> [What to work on]:
Pull every line containing "standaard" from the listing.
====
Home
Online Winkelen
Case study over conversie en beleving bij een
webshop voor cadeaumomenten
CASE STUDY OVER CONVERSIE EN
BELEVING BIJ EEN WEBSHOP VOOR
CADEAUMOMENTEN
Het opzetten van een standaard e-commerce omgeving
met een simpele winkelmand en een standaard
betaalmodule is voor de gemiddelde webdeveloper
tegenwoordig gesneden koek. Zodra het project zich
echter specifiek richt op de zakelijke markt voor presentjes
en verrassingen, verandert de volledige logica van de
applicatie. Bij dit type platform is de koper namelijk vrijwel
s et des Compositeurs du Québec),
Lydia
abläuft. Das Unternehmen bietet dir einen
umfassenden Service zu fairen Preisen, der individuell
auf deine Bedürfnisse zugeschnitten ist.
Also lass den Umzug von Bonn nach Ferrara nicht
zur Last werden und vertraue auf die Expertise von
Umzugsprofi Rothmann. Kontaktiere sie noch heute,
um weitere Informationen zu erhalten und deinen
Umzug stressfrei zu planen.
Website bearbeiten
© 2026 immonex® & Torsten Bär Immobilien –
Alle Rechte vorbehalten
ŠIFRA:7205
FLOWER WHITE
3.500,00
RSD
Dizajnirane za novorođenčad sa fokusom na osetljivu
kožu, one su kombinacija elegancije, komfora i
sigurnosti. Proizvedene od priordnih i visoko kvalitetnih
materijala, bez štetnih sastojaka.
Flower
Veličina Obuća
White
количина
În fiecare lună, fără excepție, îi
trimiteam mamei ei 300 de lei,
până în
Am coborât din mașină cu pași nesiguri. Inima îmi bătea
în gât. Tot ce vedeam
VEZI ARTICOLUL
====
> [Solution below]:
Het opzetten van een standaard e-commerce omgeving
met een simpele winkelmand en een standaard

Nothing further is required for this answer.